ЗАДАННАЯ ИНСТРУКЦИЯ:
Ответьте на три вопроса по отрывку, который приведён ниже.
1. Кем назван фон-Врангель в первой строке отрывка?
2. Как была прописана пишущая в другом месте своего жительства?
3. Какая родственница юного конногвардейца Таптыкова упомянута среди заточённых в казематы?

ИСХОДНЫЙ ОТРЫВОК:
---
Смерть псу фон-Врангелю, немецкому барону!
Смерть лакею и наймиту Антанты Врангелю!
Смерть врагу Рабоче-Крестьянской Республики Врангелю!
Позже, в другом месте моего жительства, я была прописана как вдова Веронелли, художница. Письма я писала под третьим именем. И вот, как ни непонятно, я выскочила благополучно, тогда как другие несчастные матери, жены, сестры, дочери военных белогвардейцев были заточены в вшивые казематы и томились там по месяцам: старуха М. П. Родзянко, семья Звягинцевых, баронесса Варвара Ивановна Икскуль, Хрулевы, наши племянницы, княгиня Т Г. Куракина, бар. Е. А. Корф, баронесса Тизенгаузен, графиня Бенигсен, М. В. Винберг, мать совсем юного конногвардейца Таптыкова, да всех не перечтешь.
---
ИЗВЛЕЧЁННЫЕ ЗАПИСИ:
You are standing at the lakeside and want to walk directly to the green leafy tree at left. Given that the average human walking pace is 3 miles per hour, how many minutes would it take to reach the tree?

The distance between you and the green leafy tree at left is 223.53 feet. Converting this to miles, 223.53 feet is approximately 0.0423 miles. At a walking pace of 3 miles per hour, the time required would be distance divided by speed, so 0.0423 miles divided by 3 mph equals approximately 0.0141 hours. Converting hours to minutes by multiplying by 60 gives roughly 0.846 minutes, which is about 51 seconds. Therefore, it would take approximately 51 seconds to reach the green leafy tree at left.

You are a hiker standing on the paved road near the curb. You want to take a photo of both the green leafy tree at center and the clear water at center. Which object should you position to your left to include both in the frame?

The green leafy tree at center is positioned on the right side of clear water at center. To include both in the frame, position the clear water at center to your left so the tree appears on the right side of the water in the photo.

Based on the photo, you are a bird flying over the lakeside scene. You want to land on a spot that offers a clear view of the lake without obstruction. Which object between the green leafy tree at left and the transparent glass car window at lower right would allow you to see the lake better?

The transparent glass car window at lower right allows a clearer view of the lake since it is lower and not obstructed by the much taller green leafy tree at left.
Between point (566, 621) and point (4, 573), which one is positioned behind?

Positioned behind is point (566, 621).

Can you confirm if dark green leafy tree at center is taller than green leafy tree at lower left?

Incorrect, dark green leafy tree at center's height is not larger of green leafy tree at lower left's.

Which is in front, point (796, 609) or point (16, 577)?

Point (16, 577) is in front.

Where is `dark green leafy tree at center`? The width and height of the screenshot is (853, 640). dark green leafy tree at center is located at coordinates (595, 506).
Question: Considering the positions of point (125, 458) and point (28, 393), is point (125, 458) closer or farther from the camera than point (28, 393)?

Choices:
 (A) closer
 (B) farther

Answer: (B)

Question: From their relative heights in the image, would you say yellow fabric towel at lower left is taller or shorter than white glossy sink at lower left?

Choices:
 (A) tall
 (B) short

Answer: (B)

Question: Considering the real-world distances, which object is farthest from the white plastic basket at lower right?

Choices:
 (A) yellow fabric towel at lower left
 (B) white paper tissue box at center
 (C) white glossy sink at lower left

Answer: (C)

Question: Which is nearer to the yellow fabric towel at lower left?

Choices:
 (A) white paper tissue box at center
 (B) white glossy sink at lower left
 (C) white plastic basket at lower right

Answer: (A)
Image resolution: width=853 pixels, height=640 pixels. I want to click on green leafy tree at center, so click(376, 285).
---
ПРАВИЛЬНЫЙ ОТВЕТ:
1. Псом и немецким бароном.
2. Как вдова Веронелли, художница.
3. Его мать.